■ Study text:
== Segment start ==

Introduction
Starting September 29th, 2025, zkSecurity conducted a security audit of new serialization, hash and signature instructions added to the SnarkVM. A single consultant reviewed the code for a week.
We reviewed the snarkVM repository on the feat/bytes branch at commit 41d32c5f.
The audit focused on the addition of new instructions for serialization (to bits) of types, hashing of serializable types, and ECDSA signature operations.
The new hash and ECDSA signature instructions are usable only out-of-circuit in the finalize;
a snippet of code run after the in-circuit part of a function which can read account state and apply effects (beyond consuming/creating records).
Motivation
The primary motivation for the addition of these instructions is to interoperate with systems outside of Aleo,
for instance, enabling the verification of Ethereum-style ECDSA signatures produced by bridges.
Since the complexity and constraint count of writing circuits for ECDSA verification is substantial,
requiring the implementation of elliptic curve operations over a foreign curve (not defined over the field of the SNARK)
and arithmetizing the hash functions, Aleo has opted to only support these operations in the out-of-circuit component of the VM, namely in the finalize.
This substantially reduces the scope and complexity of this effort.

== Segment end ==

■ Data shown:
== Segment start ==

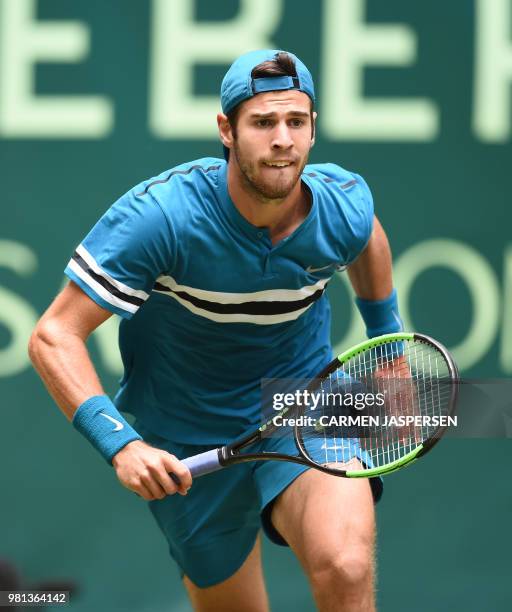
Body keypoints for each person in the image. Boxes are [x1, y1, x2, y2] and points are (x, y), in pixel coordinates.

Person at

== Segment end ==

According to the audit text, why are the new hash and ECDSA signature instructions supported only in the finalize rather than in-circuit?

■ Written answer: Writing circuits for ECDSA verification is substantially complex and costly in constraints. It would require elliptic curve operations over a foreign curve not defined over the SNARK's field, as well as arithmetizing the hash functions. Limiting these operations to the out-of-circuit finalize substantially reduces the scope and complexity of the effort.